One complication of treasury bills, which makes them difficult to judge as an investment, is that they do not have a fixed price. Even when they are first issued, the Treasury cannot tell you how much they are worth and does not fix a price. Instead, they declare how many bills they would like to sell and then invite bids for them.
The process of buying treasury bills is not easy. You cannot go to the Treasury and put in a bid yourself. They will only accept bids from a list of approved institutions, who it calls “primary participants.” Dealing with one of these institutions acting as an intermediary will incur a commission charge. The price you pay for the bills will only pay off if the discount you bid for is more than the commission. You can't buy one or two bills, but have to bid for a minimum of £500,000 worth, although this is calculated on the face value, not the discounted price. An easier way to buy the bills is on the open market, because the bills can be traded after their issue by the Treasury. However, you are likely to get a better price buying direct from the Treasury and you also have to pay a broker a commission if you buy them on the market.

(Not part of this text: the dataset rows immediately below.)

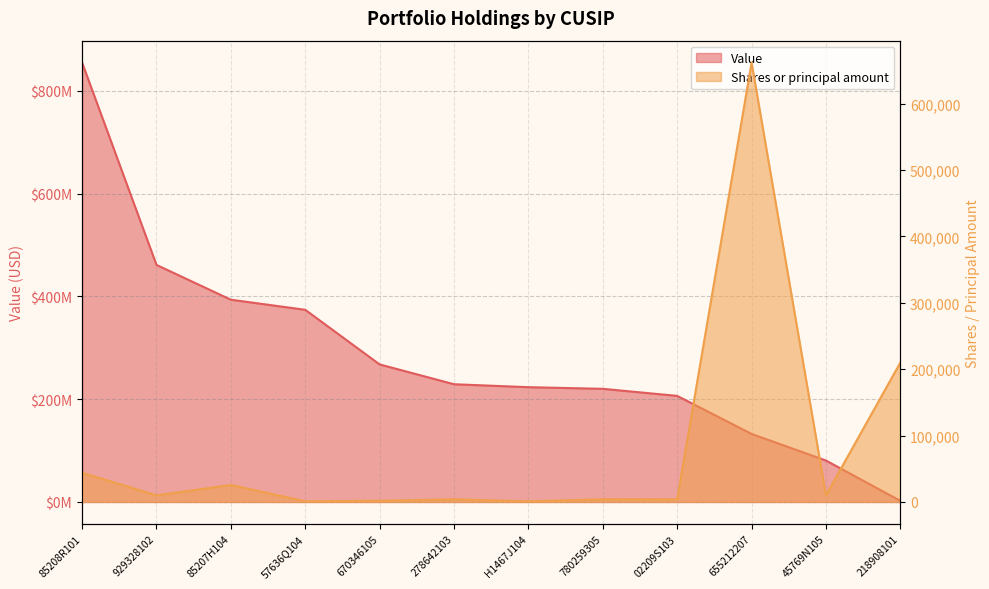

What is the difference between the Value values at 780259305 and 57636Q104?

153714000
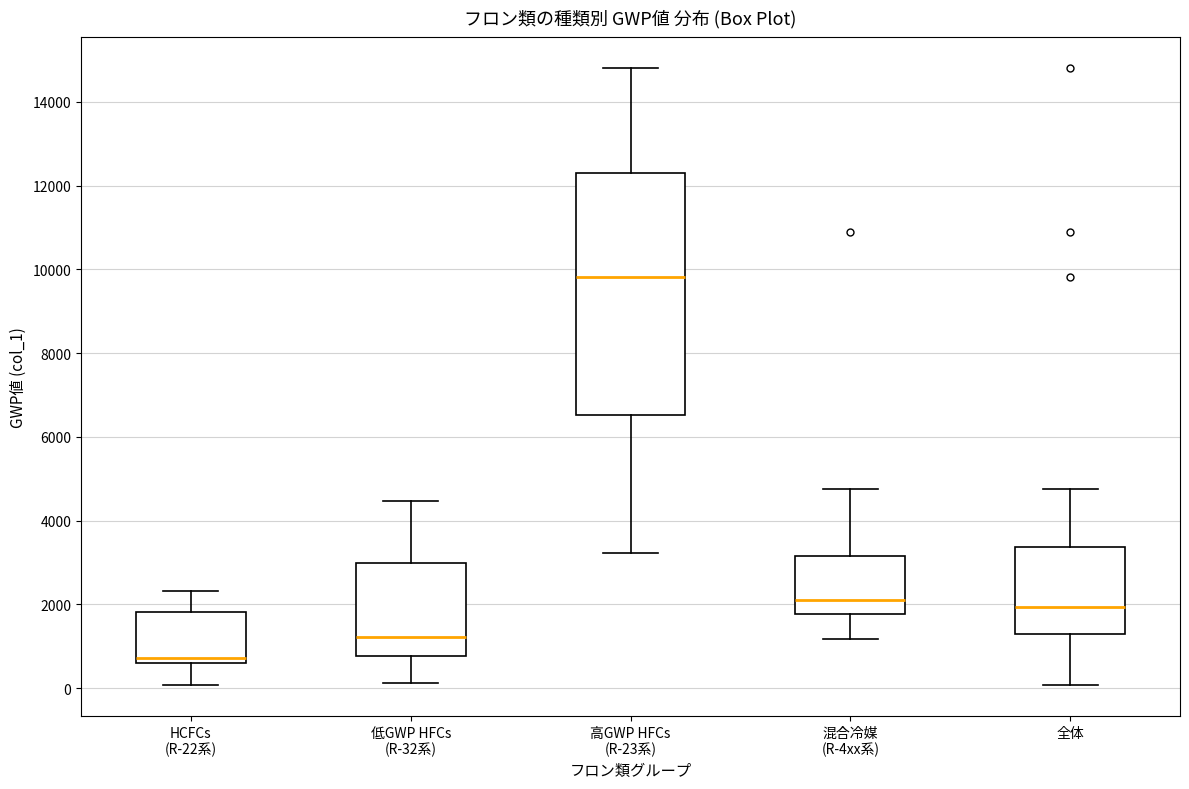

Comparing the boxes themselves (not the whiskers), which one is the tallest?

高GWP HFCs (R-23系)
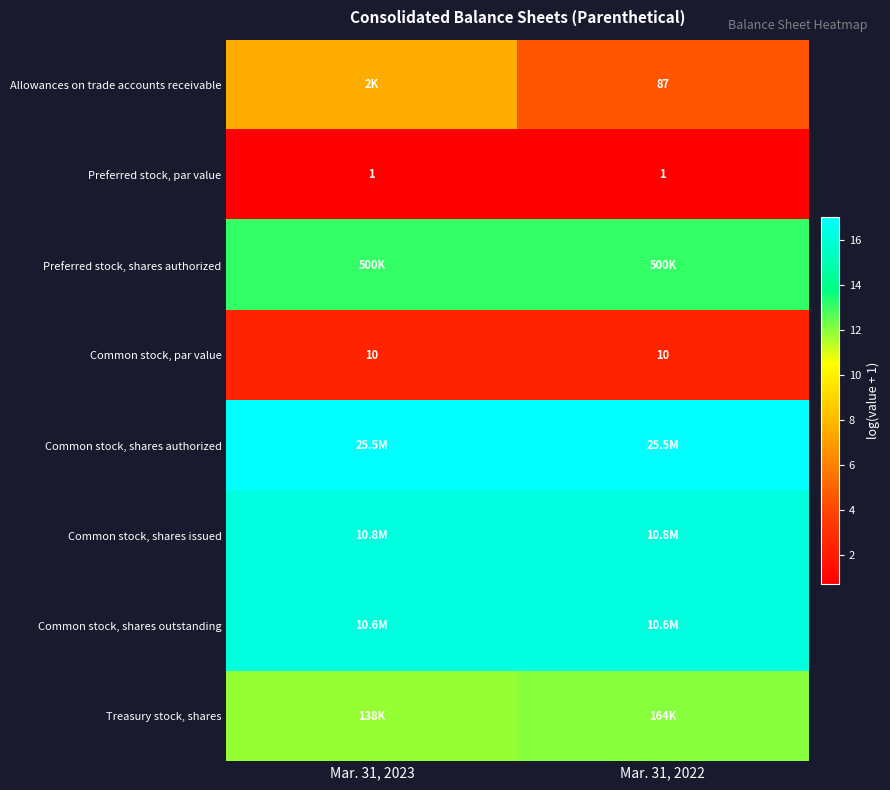

At which label does Treasury stock, shares reach its peak?

Mar. 31, 2022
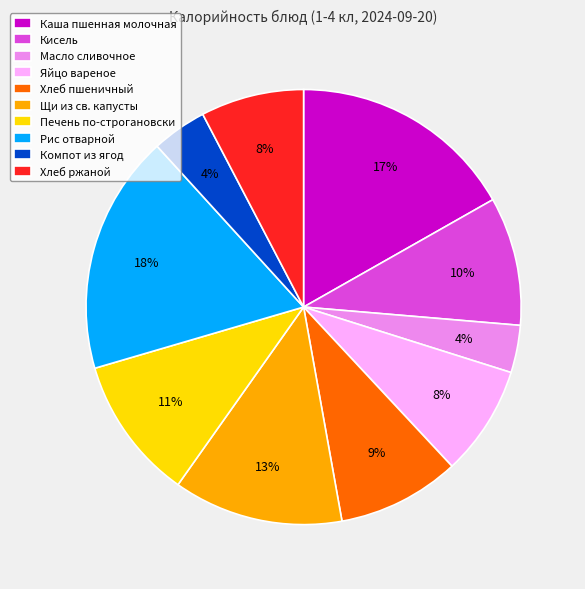

To the nearest percent, what portion does Рис отварной represent?

18%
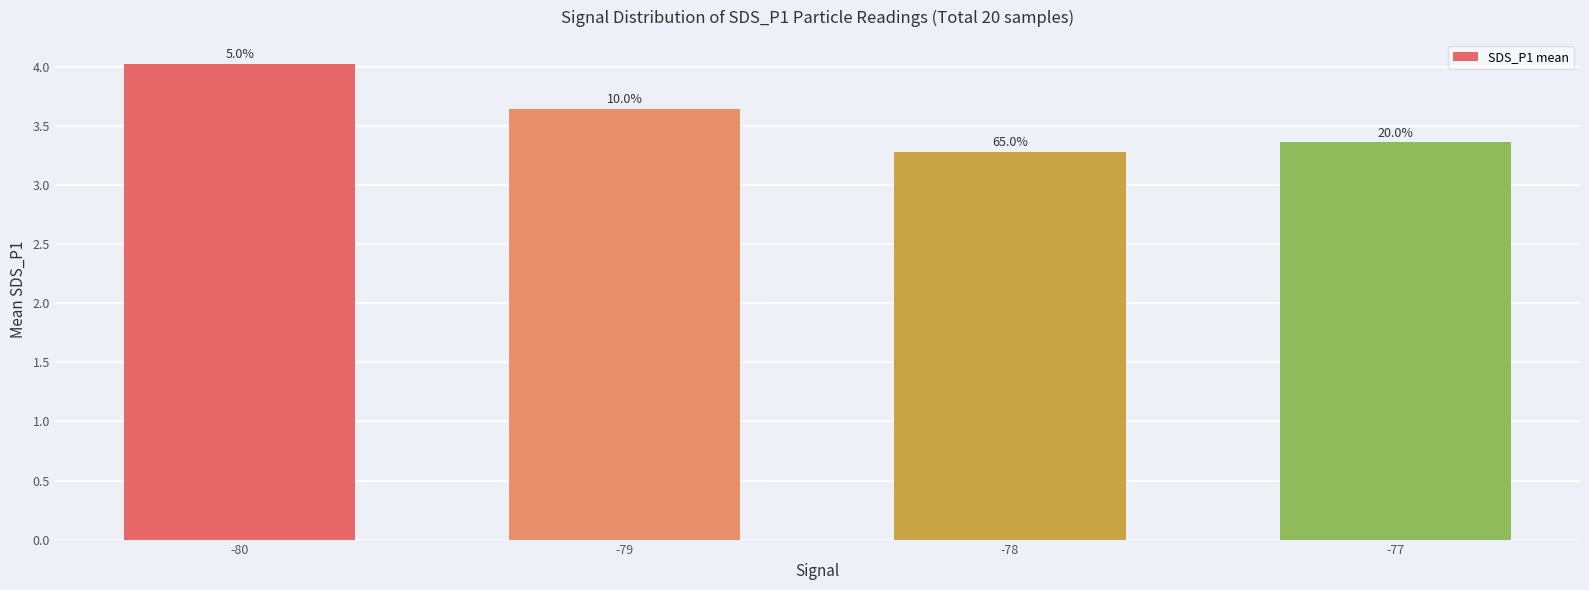

What is the value of the 2nd bar from the left?

3.6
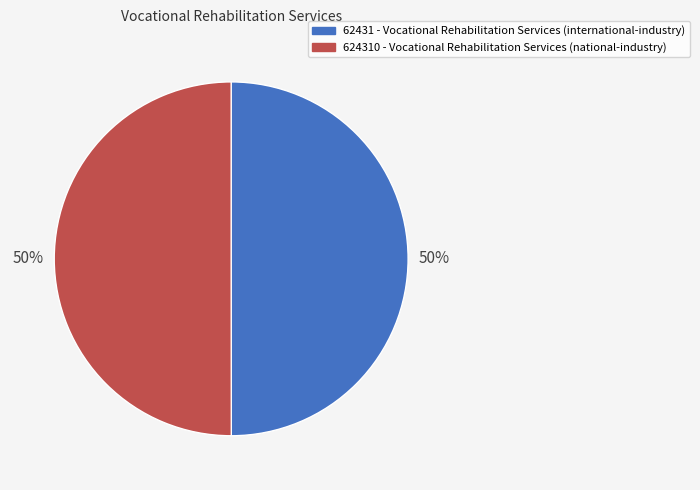

How many slices are in this pie chart?

2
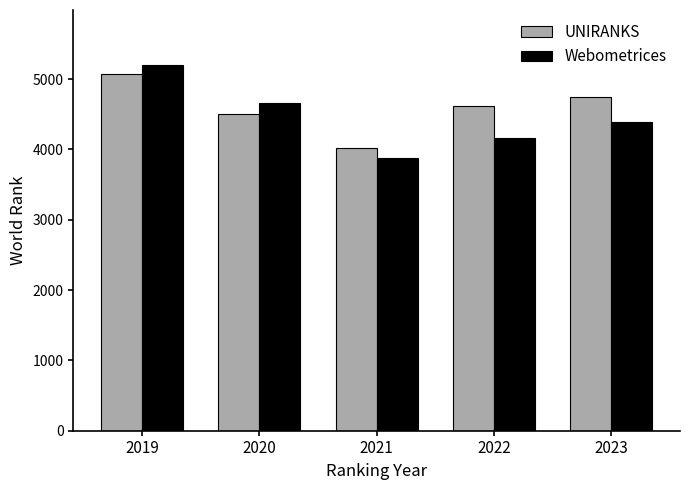

Which series has the largest total across all categories?

UNIRANKS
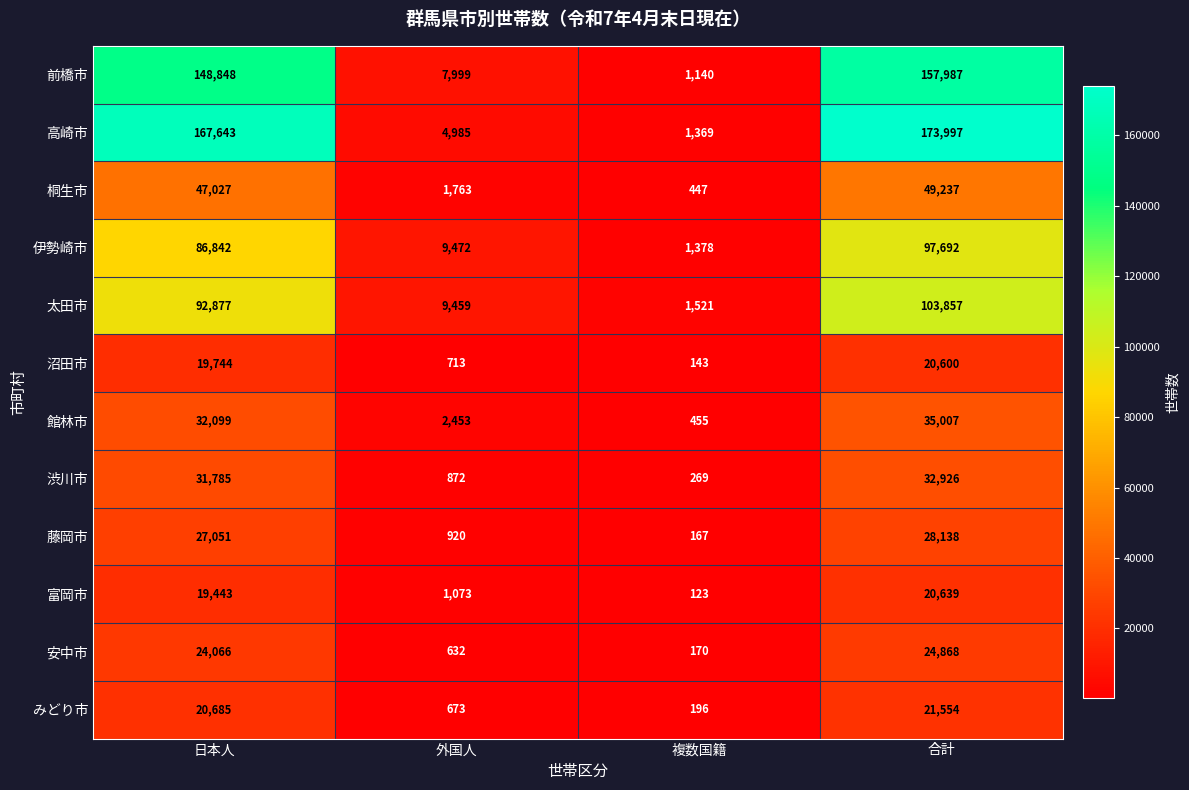

What is the difference between the highest and lowest values at 外国人?

8840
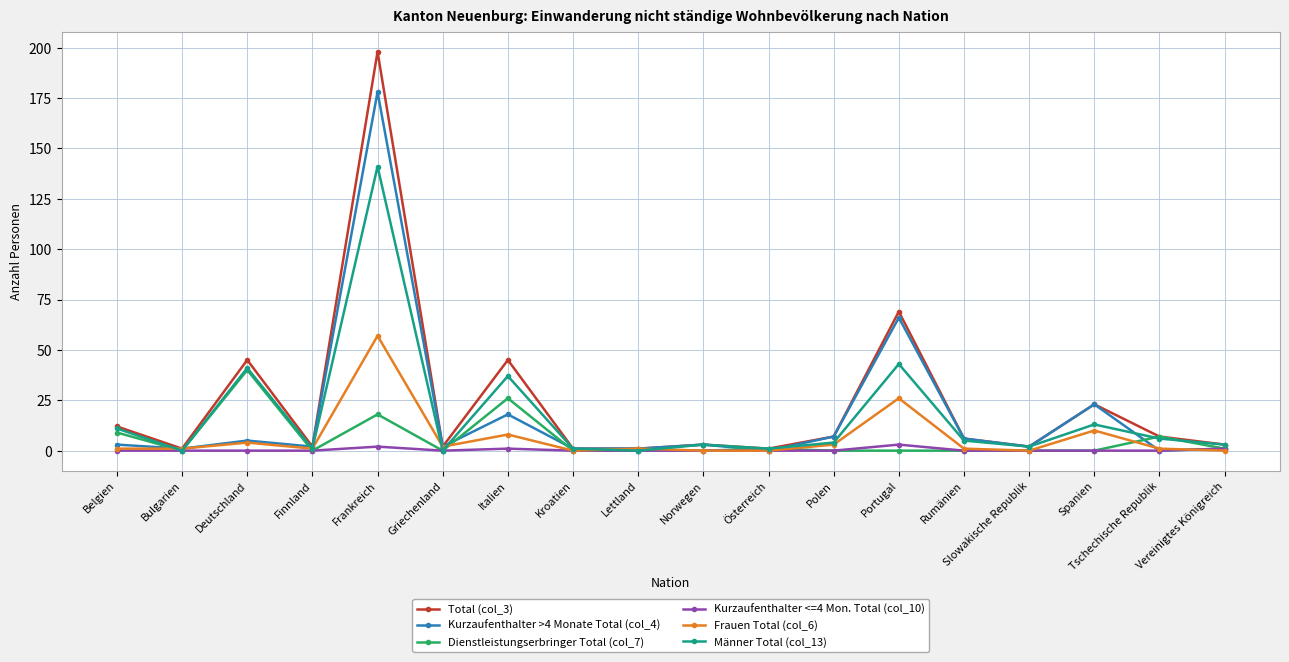

How many interior local peaks does the Total (col_3) series have?

6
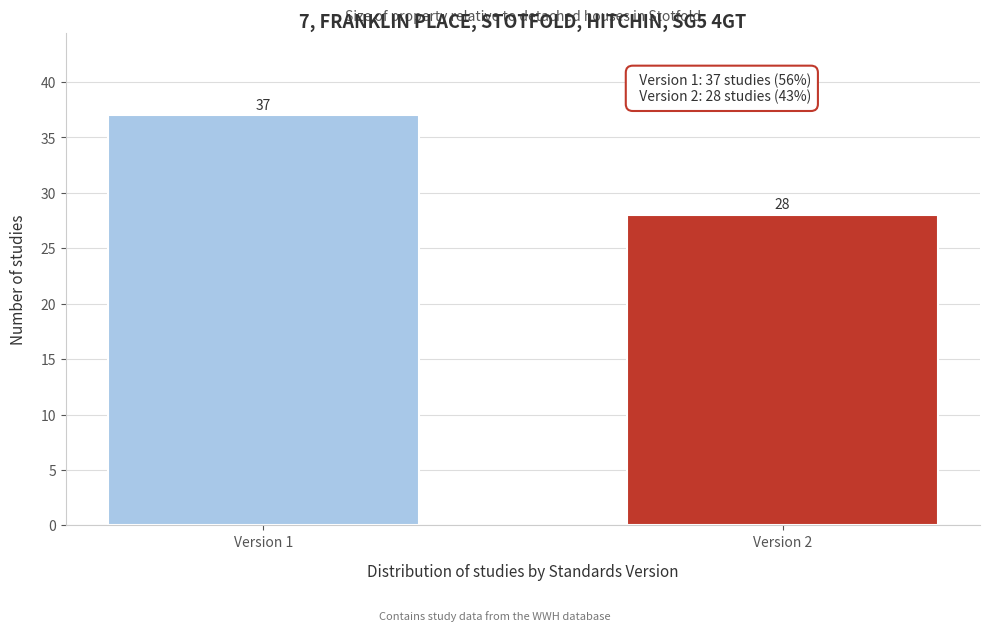

Reading left to right, list all the values displayed in this chart.

Version 1=37	Version 2=28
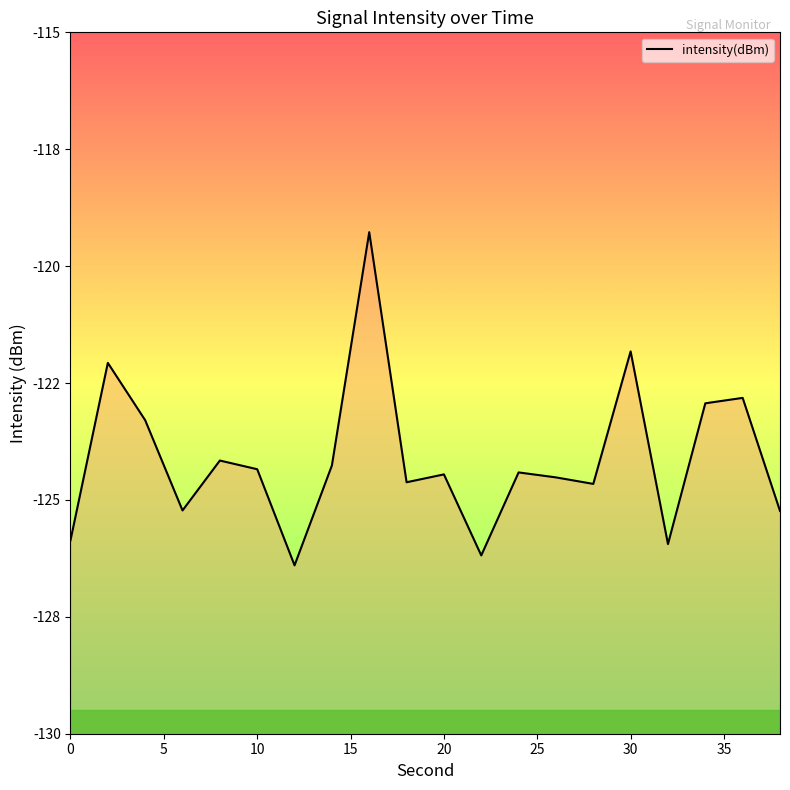

Does the chart display data point markers on the line(s)?

No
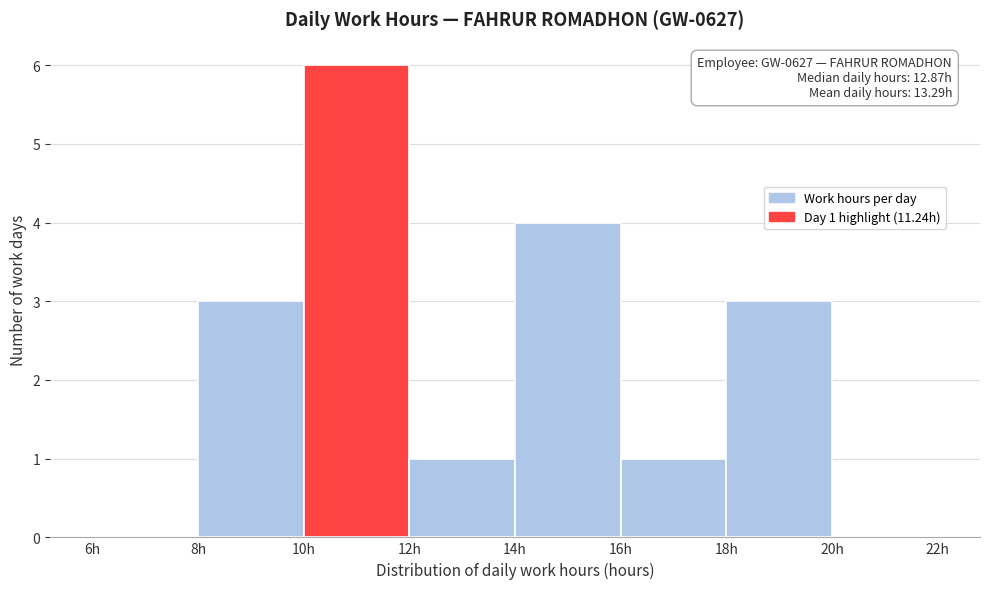

Over which range of the x-axis is the bar tallest?

10 to 12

You do not have to wait for the bills to mature before taking your money back. You can sell them on. However, this process requires the services of a broker again, so the profit you make on the bills would have to be more than the commission you pay to sell, as well as the commission you paid to sell. The selling price depends on the market's opinion on that day and the overall favour that investors have on the security of British government debt. There is a risk that the value of the bills could fall to a lower price than you paid to buy then. However, there is also no upper limit; the bills can even rise in price to higher than their face value.